PASSAGE TO READ Block Start

The classical view of how capitalism develops is that within feudal society a class emerges made up of merchants, bankers, early industrialists, i.e. the bourgeoisie, and that for this class to be able to develop its full potential a bourgeois revolution is required to break the limits imposed by the landed feudal aristocracy. That is how things developed, more or less, in countries like France and England, but not in Japan.
Simply because that is how capitalism came into being in a few advanced capitalist countries does not at all mean that the selfsame process has to be repeated again and again in all countries of the world. In fact, if one looks at most countries today , that was not the way things developed.
There is a good reason for this. Once a few advanced industrialised capitalist nations had emerged on the scene of history, these tended to dominate the rest of the world. Hence, the phenomenon of imperialism. The existence of powerful industrial countries, with a high level of productivity and advanced technological methods, meant that the path of gradual emergence of a local bourgeoisie was blocked off in the lesser developed countries.
This is a key idea that Trotsky developed in his theory of the Permanent Revolution. The events in Russia in 1917 confirmed the correctness of this theory. The Russian bourgeoisie was incapable of leading its own revolution. Unlike the French bourgeoisie in the 18th century or the British in the 17th, the Russian bourgeois was tied hand and foot to the interests of the powerful imperialist nations. That is why the task of carrying out the bourgeois revolution fell to the young Russian proletariat, the only truly revolutionary class in Russia at that time. Of course, the fact that there was already a modern proletariat in Russia meant that in beginning the task of carrying out the bourgeois revolution, the workers would pass over to the socialist tasks in one “permanent” process, but that is not the subject of this article.
What we are interested in here is a phenomenon whereby, precisely because of the weakness of a class that is supposed to be the leader of a process, i.e. the development of capitalism in this case, another class takes that task upon itself. When the class to whom the leadership of the bourgeois revolution should rightly belong is too weak, or too dependent on mightier bourgeois powers, another class can step in. Japan is a clear example of such a phenomenon.

PASSAGE TO READ Block End

== GOAL OF THE EXERCISE ==
List every country named outright in the passage on how capitalism develops, in order of first appearance. The records have nothing to do with the text.

EXTRACTED ENTRIES Block Start

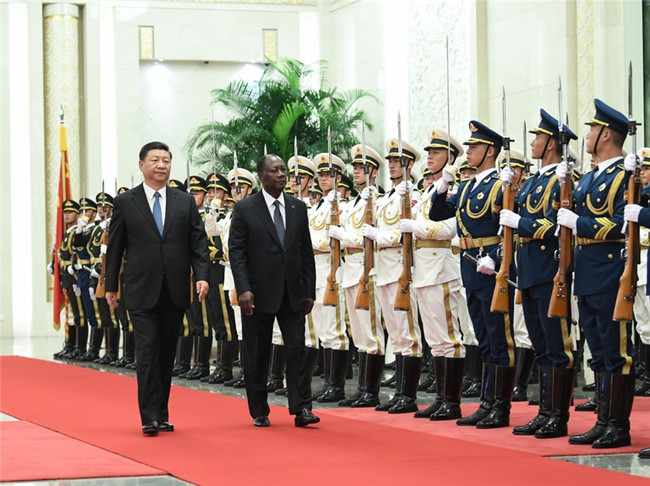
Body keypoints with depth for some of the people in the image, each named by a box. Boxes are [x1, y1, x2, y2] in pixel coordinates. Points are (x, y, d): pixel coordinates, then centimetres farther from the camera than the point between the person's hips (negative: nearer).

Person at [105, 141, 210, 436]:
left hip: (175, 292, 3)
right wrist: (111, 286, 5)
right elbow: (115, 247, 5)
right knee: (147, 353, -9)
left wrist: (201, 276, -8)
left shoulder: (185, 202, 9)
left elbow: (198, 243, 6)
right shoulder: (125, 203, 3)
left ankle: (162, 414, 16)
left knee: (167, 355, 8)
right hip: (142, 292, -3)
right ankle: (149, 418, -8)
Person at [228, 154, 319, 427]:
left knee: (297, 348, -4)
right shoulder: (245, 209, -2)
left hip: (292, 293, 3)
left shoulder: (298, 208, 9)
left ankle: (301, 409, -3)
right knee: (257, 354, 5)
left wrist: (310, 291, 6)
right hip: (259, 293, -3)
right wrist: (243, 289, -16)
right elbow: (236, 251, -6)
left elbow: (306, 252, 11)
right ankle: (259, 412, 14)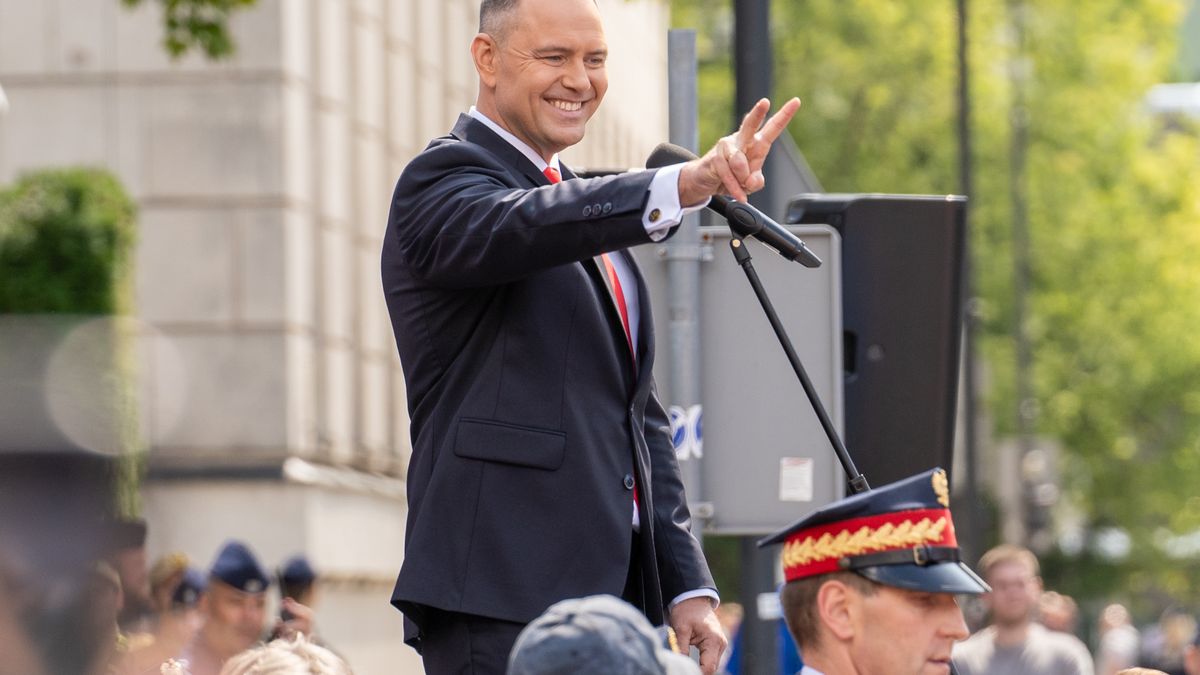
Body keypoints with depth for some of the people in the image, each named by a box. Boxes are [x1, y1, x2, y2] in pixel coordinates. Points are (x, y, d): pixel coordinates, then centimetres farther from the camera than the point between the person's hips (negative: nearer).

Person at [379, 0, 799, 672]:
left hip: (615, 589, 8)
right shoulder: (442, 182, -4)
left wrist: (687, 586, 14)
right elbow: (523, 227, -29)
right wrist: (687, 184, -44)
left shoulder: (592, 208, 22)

EXTRACTED ENTRIES Block End

== RESPONSE AREA ==
France, England, Japan, Russia